Through the long night of planning and replanning, Dante found it easy to empathise with Hart. They'd both scratched around and never found a lucrative role in life. Hart was a loner and a dreamer just like him. Hart chased phantoms and myths through jungles, while he played in bands and developed concept albums. Freaks on the edge of an abyss.

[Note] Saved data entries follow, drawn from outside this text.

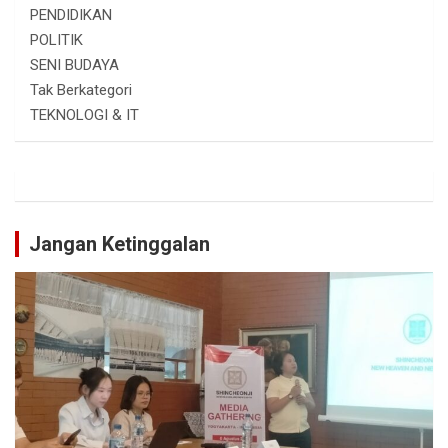
PENDIDIKAN
POLITIK
SENI BUDAYA
Tak Berkategori
TEKNOLOGI & IT
Jangan Ketinggalan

But it is better this way, Dante supposes. It has been easier for them to accept the impossible and do the unthinkable. They have no responsibilities and few ties. Hart's dad is still alive, but he's nursed his son through malaria attacks twice, and probably expects the worst every time his only child loses himself in a steaming forest looking for night terrors. 'We're the chosen ones, buddy,' he told Hart. 'And don't go expecting free drinks if we actually crawl out alive.'

But something about Hart troubles him. His capacity for indecision seems at cross-purposes with what Dante has accepted as an inevitable course of action. Can he count on the stranger? The whisky talk and back-slapping could be bluster. His sudden appearance as an ally has given the American a temporary release from the worst of his fear, but the amount of alcohol Hart drinks worries Dante. Empty whisky bottles line nearly every flat service in the kitchen, and two large bin bags full of empty beer cans are slumped against the cooker. He begins to doubt whether the American anthropologist is ever sober. But after his years in the field, studying night terrors, Dante finds himself unable to be too hard in his judgement. And drunk or sober, Hart is all he has.